A bag of potatoes is much cheaper than a bag of oven chips. Also lasts a lot longer. You can also decide how to cook them to keep small children interested (not just chips every night). Put with whatever meat/fish is on offer or yellow stickered, it can do. My grandma always did us mince with carrots, gravy and mash.

A bag of apples is also cheap and apples are similarly versatile.

It really isn't more expensive to eat from scratch. It does take motivation when knackered from work though , but I would rather feed my children that, then oven pizza and oven chips.

Food is fuel for your children and for you.

I probably sound really preachy and I don't mean to but, it annoying when people say processed food is cheaper. It's not. It's convenient.

Bringsexyback · 14/03/2022 07:08

Just for your information a bag of apples is £1.65 in Asda for six @mellongoose, they are not cheap.

My kids would sit and eat a pack of six in one sitting given the chance, the issue that you’ve got is parents who’s children won’t eat it. They buy the bag of apples for £1.60 the kids don’t touch them and then theyve gotta go out and buy whatever the children will eat in addition to this £1.60 rotting in the fridge.

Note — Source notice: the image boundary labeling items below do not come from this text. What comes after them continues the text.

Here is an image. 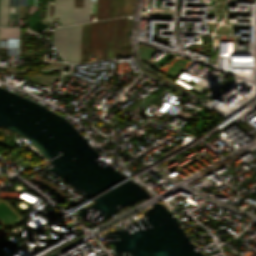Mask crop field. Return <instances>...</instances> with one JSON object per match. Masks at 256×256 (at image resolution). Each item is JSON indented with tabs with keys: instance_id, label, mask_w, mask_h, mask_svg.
Returning a JSON list of instances; mask_svg holds the SVG:
<instances>
[{
	"instance_id": "crop-field-2",
	"label": "crop field",
	"mask_w": 256,
	"mask_h": 256,
	"mask_svg": "<svg viewBox=\"0 0 256 256\" xmlns=\"http://www.w3.org/2000/svg\"><path fill=\"white\" fill-rule=\"evenodd\" d=\"M49 5L47 2L46 19L53 23V18H58L61 26L71 25L73 16V0H54V12L49 18ZM89 21V0L83 1V8H74L73 24Z\"/></svg>"
},
{
	"instance_id": "crop-field-1",
	"label": "crop field",
	"mask_w": 256,
	"mask_h": 256,
	"mask_svg": "<svg viewBox=\"0 0 256 256\" xmlns=\"http://www.w3.org/2000/svg\"><path fill=\"white\" fill-rule=\"evenodd\" d=\"M80 26H69L53 30V44L64 60L79 63Z\"/></svg>"
},
{
	"instance_id": "crop-field-3",
	"label": "crop field",
	"mask_w": 256,
	"mask_h": 256,
	"mask_svg": "<svg viewBox=\"0 0 256 256\" xmlns=\"http://www.w3.org/2000/svg\"><path fill=\"white\" fill-rule=\"evenodd\" d=\"M38 16H39V10H35L32 14L29 15V28L39 33L40 31L45 29L47 25L44 24L46 23L44 21L42 23L38 22L39 21V20L37 21Z\"/></svg>"
},
{
	"instance_id": "crop-field-4",
	"label": "crop field",
	"mask_w": 256,
	"mask_h": 256,
	"mask_svg": "<svg viewBox=\"0 0 256 256\" xmlns=\"http://www.w3.org/2000/svg\"><path fill=\"white\" fill-rule=\"evenodd\" d=\"M8 8L9 0H0V26H7Z\"/></svg>"
}]
</instances>
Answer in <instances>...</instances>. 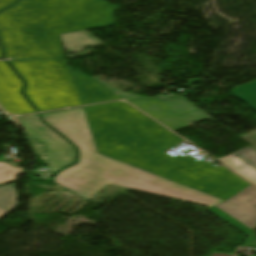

mellongoose · 14/03/2022 07:11

@Bringsexyback

Just for your information a bag of apples is £1.65 in Asda for six *@mellongoose*, they are not cheap. My kids would sit and eat a pack of six in one sitting given the chance, the issue that you’ve got is parents who’s children won’t eat it. They buy the bag of apples for £1.60 the kids don’t touch them and then theyve gotta go out and buy whatever the children will eat in addition to this £1.60 rotting in the fridge.
What are they giving them instead of the apples? If there is only apples for a sweet treat then they'll eat the apples. Can always chop and change what you do with an apple so it doesn't have to be the same boring thing. This is just one example.

I fear people will only accept things as they always had them rather than adapt to new realities and get on with it.